A few years ago a Xmas card went the rounds, with the legend,几年前有一种圣诞贺卡十分流行,上面写道,"Life is just one 'denied' thing after another," 生活就是一个接一个的“拒签”which, in more refined language, is the same as saying,用更精炼的语言说,就等于是"Life is a habit,"“生活是一种习惯”a succession of actions that become more or less automatic. 是一系列或多或少地无意识的行为。
This great truth, which lies at the basis of all actions,这一伟大的真理存在于一切生理和心理行为的基础之中muscular or psychic, is the keystone to the teaching of Aristotle,是亚里士多德的教育之要旨,to whom the formation of habits was the basis of moral excellence.对他来说,习惯的养成乃是道德优越之本。
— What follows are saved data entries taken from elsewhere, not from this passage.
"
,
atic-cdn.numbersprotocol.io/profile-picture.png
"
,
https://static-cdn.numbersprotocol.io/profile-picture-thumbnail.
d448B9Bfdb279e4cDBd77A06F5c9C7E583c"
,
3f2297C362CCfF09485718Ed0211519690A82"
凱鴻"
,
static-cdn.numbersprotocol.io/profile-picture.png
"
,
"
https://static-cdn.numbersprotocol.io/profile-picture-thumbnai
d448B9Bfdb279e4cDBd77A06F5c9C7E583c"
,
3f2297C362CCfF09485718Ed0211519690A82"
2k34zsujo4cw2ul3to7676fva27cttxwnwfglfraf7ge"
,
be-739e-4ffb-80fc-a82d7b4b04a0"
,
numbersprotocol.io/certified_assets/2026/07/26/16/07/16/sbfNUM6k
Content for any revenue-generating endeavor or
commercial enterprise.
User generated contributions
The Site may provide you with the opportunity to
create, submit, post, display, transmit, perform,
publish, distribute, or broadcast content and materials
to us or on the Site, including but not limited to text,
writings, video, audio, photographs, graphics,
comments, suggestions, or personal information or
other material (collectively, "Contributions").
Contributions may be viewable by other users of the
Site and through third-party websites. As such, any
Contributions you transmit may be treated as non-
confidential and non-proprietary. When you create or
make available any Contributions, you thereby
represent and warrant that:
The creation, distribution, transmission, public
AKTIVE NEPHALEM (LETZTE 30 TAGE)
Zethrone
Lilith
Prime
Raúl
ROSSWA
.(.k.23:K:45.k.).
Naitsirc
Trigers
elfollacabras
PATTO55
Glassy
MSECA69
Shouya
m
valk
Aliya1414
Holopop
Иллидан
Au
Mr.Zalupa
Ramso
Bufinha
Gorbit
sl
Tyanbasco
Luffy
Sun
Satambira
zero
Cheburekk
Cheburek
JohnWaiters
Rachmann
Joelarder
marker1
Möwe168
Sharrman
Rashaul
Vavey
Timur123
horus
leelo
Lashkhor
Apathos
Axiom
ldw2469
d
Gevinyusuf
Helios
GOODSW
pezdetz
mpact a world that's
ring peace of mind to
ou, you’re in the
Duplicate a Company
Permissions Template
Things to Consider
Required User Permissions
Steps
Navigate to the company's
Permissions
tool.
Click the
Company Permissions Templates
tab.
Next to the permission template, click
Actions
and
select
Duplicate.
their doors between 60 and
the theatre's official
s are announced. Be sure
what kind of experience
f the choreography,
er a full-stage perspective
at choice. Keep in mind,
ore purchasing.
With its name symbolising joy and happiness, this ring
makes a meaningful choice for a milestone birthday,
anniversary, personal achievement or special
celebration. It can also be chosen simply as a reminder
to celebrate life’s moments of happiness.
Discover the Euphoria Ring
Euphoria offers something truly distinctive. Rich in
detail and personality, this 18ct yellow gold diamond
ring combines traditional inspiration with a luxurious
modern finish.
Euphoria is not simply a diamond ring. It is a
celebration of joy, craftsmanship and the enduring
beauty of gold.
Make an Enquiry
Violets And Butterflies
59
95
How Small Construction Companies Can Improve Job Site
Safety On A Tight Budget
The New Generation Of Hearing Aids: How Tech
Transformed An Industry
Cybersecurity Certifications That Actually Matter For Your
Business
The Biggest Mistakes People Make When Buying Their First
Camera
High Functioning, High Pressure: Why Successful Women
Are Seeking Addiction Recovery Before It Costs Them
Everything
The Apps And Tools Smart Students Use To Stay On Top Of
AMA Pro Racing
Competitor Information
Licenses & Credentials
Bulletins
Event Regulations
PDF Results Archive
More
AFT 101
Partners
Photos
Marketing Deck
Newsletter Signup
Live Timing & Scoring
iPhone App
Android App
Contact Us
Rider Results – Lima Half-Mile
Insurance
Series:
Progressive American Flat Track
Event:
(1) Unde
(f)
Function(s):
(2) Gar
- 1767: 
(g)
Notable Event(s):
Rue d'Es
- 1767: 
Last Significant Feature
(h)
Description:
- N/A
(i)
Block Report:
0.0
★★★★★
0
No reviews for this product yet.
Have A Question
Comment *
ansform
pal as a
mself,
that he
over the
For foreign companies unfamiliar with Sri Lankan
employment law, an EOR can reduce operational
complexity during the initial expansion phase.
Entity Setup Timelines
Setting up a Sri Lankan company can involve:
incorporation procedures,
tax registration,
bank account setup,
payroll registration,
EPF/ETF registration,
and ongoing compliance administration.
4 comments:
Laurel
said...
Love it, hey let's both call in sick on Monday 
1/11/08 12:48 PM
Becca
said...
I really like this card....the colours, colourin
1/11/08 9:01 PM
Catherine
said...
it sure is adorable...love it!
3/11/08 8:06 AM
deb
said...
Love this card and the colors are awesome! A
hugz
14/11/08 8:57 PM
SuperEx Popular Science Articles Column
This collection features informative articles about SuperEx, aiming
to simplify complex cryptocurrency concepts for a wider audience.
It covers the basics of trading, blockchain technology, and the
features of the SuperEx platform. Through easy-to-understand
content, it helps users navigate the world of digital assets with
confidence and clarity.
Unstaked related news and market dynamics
"In a word, habits of any kind are the result of actions of the same kind; and so what we have to do, is to give a certain character to these particular actions" (Ethics). “”简而言之,任何习惯都是同一种行为的结果;因而我们要做的,就是赋予这些特定行为某种特性。
”(《伦理学》)Lift a seven month-old baby to his feet –see him tumble to his nose. 把一个七个月的婴儿举起来让他双脚站立--他会摔个大头朝地。
Do the same at twelve months –he walks. 同样对一个十二个月的孩子--他能走路了。
At two years he runs. 两岁他就会跑了。
The muscles and the nervous system have acquired the habit. 肌肉和神经系统已经获得了那种习惯。
One trial after another, one failure after another, has given him power. 一次接一次的尝试,一个又一个的失败,这些都赋予他力量。
Put your finger in a baby's mouth, and he sucks away in blissful anticipation of a response to a mammalian habit millions of years old. 把你的手指放进一个婴儿的嘴里,他会带着愉悦的期待,盼望着得到一个百万年孕育出的母性习惯的回应。
And we can deliberately train parts of our body to perform complicated actions with unerring accuracy. 而且我们可以有意地训练我们的部分身体分毫不差地执行复杂的动作。
Watch that musician playing a difficult piece. 看那音乐家演奏一首有难度的作品。